Problem to work on :: Copy out the entries below, substituting "taxon name" for each "scientific name" and leaving all other text as it is.

Stored records
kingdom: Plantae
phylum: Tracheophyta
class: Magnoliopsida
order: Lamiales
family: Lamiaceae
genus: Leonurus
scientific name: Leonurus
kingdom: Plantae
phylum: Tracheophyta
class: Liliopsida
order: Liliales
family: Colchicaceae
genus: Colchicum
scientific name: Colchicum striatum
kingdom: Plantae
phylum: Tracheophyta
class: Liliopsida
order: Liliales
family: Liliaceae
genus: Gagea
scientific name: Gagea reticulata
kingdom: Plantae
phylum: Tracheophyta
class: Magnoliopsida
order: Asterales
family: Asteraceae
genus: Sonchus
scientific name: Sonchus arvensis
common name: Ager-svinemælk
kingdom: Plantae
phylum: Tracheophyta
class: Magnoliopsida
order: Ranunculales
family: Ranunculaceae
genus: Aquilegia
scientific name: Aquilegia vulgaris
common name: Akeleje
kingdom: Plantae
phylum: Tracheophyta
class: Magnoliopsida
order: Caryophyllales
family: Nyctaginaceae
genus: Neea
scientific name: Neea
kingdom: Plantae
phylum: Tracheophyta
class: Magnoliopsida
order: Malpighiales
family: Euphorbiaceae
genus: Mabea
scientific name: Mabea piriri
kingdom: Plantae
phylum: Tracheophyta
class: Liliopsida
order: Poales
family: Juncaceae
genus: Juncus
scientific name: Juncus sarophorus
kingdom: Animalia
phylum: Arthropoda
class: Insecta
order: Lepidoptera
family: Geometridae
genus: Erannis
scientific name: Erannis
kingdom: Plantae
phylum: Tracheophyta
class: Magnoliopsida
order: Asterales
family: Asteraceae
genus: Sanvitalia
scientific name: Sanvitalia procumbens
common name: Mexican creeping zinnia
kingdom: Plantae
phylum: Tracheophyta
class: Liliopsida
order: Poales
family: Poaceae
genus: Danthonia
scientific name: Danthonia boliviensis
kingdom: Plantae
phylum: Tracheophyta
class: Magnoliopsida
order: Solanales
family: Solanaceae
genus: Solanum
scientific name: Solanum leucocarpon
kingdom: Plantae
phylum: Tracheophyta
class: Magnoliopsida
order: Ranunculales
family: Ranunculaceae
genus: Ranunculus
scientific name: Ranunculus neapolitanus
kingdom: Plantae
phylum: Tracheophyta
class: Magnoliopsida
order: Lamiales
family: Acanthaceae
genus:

Complete response ::
kingdom: Plantae
phylum: Tracheophyta
class: Magnoliopsida
order: Lamiales
family: Lamiaceae
genus: Leonurus
taxon name: Leonurus
kingdom: Plantae
phylum: Tracheophyta
class: Liliopsida
order: Liliales
family: Colchicaceae
genus: Colchicum
taxon name: Colchicum striatum
kingdom: Plantae
phylum: Tracheophyta
class: Liliopsida
order: Liliales
family: Liliaceae
genus: Gagea
taxon name: Gagea reticulata
kingdom: Plantae
phylum: Tracheophyta
class: Magnoliopsida
order: Asterales
family: Asteraceae
genus: Sonchus
taxon name: Sonchus arvensis
common name: Ager-svinemælk
kingdom: Plantae
phylum: Tracheophyta
class: Magnoliopsida
order: Ranunculales
family: Ranunculaceae
genus: Aquilegia
taxon name: Aquilegia vulgaris
common name: Akeleje
kingdom: Plantae
phylum: Tracheophyta
class: Magnoliopsida
order: Caryophyllales
family: Nyctaginaceae
genus: Neea
taxon name: Neea
kingdom: Plantae
phylum: Tracheophyta
class: Magnoliopsida
order: Malpighiales
family: Euphorbiaceae
genus: Mabea
taxon name: Mabea piriri
kingdom: Plantae
phylum: Tracheophyta
class: Liliopsida
order: Poales
family: Juncaceae
genus: Juncus
taxon name: Juncus sarophorus
kingdom: Animalia
phylum: Arthropoda
class: Insecta
order: Lepidoptera
family: Geometridae
genus: Erannis
taxon name: Erannis
kingdom: Plantae
phylum: Tracheophyta
class: Magnoliopsida
order: Asterales
family: Asteraceae
genus: Sanvitalia
taxon name: Sanvitalia procumbens
common name: Mexican creeping zinnia
kingdom: Plantae
phylum: Tracheophyta
class: Liliopsida
order: Poales
family: Poaceae
genus: Danthonia
taxon name: Danthonia boliviensis
kingdom: Plantae
phylum: Tracheophyta
class: Magnoliopsida
order: Solanales
family: Solanaceae
genus: Solanum
taxon name: Solanum leucocarpon
kingdom: Plantae
phylum: Tracheophyta
class: Magnoliopsida
order: Ranunculales
family: Ranunculaceae
genus: Ranunculus
taxon name: Ranunculus neapolitanus
kingdom: Plantae
phylum: Tracheophyta
class: Magnoliopsida
order: Lamiales
family: Acanthaceae
genus:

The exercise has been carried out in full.